France Net Infos : Vous venez de sortir un album avec Angélique Kidjo. Il avait d’abord été présenté sur scène il y a quelques années. Pourquoi avoir voulu faire de ce projet un album ?

Ibrahim Maalouf : On l’avait présenté sur scène dans quelques festivals, notamment à Jazz à Juan et à Nice dans le cadre du festival C’est pas Classique. Ce projet n’était pas sensé être enregistré. Avec Angélique, on en était tellement fiers qu’on s’est dit que c’était dommage qu’il soit fini et qu’il n’existe plus. On est partis de l’idée de l’immortaliser. J’avoue que je suis très fier de cet album. Je pense qu’on a créé une belle union entre le monde de l’Afrique et du Moyen-Orient. Les deux cultures se réunissent autour du mythe de la rencontre du roi Salomon et de la reine de Saba. C’est une très belle aventure.
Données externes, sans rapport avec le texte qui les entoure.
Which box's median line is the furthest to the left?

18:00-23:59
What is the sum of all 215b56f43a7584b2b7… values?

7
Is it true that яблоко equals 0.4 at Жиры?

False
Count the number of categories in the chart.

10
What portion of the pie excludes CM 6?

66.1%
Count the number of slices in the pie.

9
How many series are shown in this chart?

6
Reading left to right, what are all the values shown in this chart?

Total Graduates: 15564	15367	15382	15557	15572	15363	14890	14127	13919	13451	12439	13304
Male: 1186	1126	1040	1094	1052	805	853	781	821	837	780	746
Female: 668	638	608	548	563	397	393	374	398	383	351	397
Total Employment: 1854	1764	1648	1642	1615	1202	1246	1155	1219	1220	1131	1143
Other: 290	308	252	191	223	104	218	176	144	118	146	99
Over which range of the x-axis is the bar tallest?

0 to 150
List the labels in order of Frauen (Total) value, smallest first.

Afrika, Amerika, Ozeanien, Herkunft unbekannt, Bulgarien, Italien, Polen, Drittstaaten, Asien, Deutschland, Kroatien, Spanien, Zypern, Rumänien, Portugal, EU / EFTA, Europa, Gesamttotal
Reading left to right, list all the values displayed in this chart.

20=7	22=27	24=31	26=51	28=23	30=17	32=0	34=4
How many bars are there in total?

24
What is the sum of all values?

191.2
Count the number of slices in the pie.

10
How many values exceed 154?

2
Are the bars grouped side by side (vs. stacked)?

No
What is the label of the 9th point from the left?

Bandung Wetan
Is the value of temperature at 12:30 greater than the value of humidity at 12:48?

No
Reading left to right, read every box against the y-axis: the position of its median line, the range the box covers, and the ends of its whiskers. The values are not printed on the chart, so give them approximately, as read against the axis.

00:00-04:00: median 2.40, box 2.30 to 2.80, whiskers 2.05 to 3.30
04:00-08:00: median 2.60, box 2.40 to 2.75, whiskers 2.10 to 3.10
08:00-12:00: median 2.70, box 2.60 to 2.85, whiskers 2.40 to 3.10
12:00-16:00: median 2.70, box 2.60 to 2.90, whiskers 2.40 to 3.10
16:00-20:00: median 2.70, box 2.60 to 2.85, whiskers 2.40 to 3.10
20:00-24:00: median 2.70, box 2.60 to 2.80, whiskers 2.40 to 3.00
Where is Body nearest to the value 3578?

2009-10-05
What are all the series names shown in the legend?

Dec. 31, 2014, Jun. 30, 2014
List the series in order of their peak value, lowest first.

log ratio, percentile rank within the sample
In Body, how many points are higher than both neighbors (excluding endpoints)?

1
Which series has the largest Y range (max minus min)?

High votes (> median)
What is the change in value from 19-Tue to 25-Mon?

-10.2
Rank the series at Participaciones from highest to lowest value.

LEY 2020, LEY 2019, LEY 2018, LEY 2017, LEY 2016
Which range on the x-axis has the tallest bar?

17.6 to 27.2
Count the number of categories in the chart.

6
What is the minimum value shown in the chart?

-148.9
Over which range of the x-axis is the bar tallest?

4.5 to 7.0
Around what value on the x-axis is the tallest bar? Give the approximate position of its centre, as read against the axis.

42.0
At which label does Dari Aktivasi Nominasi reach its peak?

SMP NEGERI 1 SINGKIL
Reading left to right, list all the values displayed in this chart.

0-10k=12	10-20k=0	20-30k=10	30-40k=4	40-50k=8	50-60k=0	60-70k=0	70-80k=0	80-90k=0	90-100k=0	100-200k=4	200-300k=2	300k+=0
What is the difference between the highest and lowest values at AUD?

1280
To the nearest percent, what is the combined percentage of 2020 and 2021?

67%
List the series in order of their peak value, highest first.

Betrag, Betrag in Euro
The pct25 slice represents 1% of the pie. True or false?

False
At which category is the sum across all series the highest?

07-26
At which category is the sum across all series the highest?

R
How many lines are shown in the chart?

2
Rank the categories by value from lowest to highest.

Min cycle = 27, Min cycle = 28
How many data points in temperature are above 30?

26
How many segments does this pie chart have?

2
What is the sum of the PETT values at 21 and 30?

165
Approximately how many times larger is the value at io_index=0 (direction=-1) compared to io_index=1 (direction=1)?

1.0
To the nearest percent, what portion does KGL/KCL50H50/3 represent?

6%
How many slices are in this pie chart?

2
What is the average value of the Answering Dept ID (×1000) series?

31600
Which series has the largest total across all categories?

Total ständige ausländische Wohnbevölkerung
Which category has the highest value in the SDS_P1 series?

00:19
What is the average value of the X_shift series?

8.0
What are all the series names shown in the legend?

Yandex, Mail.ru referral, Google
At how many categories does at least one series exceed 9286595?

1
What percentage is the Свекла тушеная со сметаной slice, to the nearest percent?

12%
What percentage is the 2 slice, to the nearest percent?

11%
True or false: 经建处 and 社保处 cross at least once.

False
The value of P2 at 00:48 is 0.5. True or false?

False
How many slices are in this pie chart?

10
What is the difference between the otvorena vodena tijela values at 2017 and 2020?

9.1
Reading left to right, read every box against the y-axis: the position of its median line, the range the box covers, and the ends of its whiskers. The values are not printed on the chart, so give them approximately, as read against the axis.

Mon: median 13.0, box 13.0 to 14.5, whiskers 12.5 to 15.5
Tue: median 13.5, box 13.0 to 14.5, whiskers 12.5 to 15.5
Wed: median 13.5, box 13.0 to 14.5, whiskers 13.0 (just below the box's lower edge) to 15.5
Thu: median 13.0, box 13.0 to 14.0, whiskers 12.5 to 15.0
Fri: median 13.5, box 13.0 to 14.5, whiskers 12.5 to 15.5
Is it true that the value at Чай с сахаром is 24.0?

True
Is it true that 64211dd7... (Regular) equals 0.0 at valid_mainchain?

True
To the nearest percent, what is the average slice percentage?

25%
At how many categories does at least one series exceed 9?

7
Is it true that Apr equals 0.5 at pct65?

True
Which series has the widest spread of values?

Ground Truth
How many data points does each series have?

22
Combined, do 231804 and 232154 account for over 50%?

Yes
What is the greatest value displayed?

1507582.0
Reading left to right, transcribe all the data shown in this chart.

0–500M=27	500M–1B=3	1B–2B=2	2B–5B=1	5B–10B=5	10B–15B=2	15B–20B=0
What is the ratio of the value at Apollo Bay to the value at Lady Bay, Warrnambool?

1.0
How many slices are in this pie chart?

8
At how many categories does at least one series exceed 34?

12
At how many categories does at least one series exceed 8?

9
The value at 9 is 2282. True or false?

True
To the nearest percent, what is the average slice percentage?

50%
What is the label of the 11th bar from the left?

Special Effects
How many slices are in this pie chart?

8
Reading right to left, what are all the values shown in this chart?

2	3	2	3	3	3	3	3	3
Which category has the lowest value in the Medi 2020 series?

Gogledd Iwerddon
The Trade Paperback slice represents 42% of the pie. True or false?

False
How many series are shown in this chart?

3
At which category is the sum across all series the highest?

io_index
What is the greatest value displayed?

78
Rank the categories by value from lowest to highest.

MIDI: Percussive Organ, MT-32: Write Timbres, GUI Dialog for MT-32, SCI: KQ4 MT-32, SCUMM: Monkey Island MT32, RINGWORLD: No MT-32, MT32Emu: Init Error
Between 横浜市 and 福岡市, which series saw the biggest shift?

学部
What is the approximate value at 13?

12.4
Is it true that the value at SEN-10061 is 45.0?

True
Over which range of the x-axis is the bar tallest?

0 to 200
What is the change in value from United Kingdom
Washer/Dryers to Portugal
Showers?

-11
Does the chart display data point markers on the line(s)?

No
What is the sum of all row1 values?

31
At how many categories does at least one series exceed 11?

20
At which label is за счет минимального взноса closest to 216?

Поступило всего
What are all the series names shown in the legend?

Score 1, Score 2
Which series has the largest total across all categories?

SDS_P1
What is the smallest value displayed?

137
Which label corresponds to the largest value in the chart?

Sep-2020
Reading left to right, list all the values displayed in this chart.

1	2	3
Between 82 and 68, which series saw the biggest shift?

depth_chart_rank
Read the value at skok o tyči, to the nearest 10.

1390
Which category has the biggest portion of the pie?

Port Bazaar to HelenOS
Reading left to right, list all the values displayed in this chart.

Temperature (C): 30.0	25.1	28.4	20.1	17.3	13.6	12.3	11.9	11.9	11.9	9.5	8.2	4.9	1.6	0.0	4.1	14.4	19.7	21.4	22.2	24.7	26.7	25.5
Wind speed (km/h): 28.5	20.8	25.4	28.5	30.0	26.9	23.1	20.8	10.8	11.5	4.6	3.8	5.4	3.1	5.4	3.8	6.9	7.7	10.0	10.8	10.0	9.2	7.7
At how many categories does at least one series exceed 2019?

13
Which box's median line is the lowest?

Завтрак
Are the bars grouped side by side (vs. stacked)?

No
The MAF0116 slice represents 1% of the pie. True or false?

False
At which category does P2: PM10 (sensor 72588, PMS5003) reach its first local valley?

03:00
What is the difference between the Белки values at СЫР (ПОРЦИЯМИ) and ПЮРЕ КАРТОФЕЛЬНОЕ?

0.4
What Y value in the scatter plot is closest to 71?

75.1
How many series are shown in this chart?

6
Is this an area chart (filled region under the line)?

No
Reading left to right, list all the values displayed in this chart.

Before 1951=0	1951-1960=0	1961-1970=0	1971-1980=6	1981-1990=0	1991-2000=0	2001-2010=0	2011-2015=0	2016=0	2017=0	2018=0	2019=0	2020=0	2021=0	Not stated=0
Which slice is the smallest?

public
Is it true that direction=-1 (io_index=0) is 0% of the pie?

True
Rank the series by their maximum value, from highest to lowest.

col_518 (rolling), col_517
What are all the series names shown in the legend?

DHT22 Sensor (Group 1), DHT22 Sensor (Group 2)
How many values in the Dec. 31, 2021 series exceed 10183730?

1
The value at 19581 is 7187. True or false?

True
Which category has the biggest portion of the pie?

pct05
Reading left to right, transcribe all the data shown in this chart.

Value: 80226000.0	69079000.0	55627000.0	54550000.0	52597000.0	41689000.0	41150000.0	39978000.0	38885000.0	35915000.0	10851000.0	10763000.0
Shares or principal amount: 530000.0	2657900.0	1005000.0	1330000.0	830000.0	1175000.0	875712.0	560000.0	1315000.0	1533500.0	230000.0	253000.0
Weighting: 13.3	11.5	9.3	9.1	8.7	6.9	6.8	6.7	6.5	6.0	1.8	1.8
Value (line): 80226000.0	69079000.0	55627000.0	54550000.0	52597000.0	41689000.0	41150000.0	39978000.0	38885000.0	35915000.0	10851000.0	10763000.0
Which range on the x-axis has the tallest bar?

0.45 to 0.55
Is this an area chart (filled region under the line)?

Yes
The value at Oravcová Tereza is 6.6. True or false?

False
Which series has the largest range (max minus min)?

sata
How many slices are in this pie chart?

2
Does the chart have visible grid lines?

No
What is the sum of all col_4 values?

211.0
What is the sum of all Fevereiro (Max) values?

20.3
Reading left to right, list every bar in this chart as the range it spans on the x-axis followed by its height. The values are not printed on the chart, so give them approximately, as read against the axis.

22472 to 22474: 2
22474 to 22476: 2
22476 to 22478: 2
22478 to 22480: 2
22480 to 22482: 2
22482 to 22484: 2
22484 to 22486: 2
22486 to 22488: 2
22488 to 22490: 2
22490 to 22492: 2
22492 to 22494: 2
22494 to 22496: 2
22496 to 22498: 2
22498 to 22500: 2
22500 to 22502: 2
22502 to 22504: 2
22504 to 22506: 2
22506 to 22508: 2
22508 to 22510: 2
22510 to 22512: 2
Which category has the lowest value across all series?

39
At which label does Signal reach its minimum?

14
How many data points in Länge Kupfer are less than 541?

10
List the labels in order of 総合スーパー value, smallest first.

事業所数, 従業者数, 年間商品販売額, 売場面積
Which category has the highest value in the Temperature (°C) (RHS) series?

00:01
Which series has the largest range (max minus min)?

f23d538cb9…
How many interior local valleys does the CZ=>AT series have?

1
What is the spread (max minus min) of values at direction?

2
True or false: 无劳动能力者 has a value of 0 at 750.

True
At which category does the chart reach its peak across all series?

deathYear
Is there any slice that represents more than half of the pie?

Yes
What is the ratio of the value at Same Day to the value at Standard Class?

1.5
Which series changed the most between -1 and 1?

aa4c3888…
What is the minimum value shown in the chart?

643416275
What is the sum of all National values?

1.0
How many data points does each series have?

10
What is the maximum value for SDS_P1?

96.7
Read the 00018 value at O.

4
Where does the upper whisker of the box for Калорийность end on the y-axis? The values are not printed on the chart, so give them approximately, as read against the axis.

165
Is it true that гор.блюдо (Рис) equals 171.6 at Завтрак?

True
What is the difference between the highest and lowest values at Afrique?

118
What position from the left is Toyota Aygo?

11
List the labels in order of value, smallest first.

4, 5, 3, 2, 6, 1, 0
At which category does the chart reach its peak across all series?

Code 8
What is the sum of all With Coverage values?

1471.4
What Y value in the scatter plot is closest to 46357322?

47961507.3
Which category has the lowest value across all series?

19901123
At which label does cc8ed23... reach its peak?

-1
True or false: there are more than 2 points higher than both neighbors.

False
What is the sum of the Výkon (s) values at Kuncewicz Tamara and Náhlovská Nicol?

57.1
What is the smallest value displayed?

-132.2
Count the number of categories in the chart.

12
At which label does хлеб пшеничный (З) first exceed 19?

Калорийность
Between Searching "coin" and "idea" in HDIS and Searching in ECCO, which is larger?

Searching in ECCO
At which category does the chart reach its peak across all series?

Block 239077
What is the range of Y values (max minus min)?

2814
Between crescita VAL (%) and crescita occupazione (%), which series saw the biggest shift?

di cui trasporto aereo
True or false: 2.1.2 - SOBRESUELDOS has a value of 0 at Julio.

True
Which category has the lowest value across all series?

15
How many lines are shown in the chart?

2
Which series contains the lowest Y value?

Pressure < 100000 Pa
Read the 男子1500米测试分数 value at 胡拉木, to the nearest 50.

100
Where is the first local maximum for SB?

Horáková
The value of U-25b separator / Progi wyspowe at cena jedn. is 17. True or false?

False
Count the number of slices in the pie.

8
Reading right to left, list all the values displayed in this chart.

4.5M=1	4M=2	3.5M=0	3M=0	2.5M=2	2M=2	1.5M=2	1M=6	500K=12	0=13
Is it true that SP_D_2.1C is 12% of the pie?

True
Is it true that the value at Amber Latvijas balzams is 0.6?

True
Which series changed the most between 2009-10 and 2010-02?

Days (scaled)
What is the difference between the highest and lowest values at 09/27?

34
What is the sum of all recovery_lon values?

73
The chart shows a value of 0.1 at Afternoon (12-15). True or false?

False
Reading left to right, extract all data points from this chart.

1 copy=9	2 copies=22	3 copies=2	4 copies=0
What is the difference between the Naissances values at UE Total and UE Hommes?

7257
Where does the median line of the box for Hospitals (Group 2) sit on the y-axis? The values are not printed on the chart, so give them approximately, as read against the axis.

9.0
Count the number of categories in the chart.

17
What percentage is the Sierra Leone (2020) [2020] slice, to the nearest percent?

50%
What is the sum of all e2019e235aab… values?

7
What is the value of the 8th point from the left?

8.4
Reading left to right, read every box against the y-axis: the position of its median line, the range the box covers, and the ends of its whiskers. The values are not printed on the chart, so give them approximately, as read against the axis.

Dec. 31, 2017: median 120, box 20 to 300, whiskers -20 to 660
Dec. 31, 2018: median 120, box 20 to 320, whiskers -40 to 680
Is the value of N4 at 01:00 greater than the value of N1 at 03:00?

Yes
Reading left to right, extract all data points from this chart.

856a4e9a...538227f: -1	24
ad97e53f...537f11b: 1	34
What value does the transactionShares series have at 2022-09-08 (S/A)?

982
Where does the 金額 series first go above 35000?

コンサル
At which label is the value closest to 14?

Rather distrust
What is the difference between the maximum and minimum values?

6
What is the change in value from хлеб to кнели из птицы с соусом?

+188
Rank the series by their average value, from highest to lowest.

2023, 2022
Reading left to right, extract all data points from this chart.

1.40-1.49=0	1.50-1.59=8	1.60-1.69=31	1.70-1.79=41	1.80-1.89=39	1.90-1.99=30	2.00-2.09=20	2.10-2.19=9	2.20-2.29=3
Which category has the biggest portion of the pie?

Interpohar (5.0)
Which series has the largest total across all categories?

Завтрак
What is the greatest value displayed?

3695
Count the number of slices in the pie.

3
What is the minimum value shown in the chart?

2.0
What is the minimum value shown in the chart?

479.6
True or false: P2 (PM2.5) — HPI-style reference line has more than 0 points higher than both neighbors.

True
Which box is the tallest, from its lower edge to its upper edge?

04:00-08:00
France Net Infos : Vous écrivez aussi régulièrement des musiques de films…

Ibrahim Maalouf : J’ai écrit la musique du film de Mohamed Hamidi qui devrait sortir à l’automne. J’avais déjà travaillé avec lui plusieurs fois. Ce film s’appelle « Citoyen d’honneur » avec Kad Merad. J’ai aussi composé pour le dernier film de Gad Elmaleh qui sortira à la rentrée 2023. Je travaille aussi pour d’autres projets pour le cinéma… Je trouve que c’est passionnant. Je produis mes albums et c’est moi qui décide de tout. Quand je travaille pour le cinéma, je ne suis pas seul : je travaille avec un réalisateur, un producteur, des comédiens. Mon travail est partagé est c’est très inspirant !

L’album « Queen of Sheba » avec Angélique Kidjo est sorti en juin. Le prochain, « Capacity to love » sortira en novembre. Après son passage au Nice Jazz Festival, Ibrahim Maaoulf va continuer à présenter son nouveau projet « Capacity to love » au Canada en septembre avant de revenir en France pour une tournée.